▶ **JOB**: There is a line below that contains "surrounding landscape.". Please reproduce it and all following lines exactly, through the final one.

┌─ SUPPLIED INFORMATION

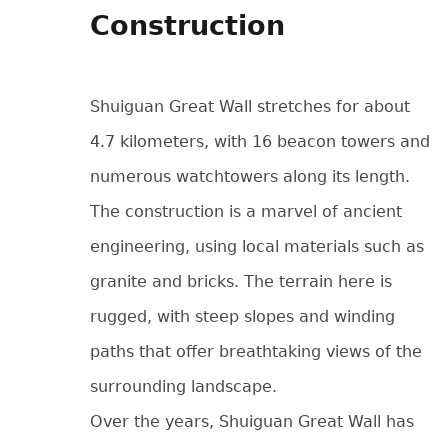
Construction
Shuiguan Great Wall stretches for about
4.7 kilometers, with 16 beacon towers and
numerous watchtowers along its length.
The construction is a marvel of ancient
engineering, using local materials such as
granite and bricks. The terrain here is
rugged, with steep slopes and winding
paths that offer breathtaking views of the
surrounding landscape.
Over the years, Shuiguan Great Wall has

└─

▶ **YOUR SOLUTION**:
surrounding landscape.
Over the years, Shuiguan Great Wall has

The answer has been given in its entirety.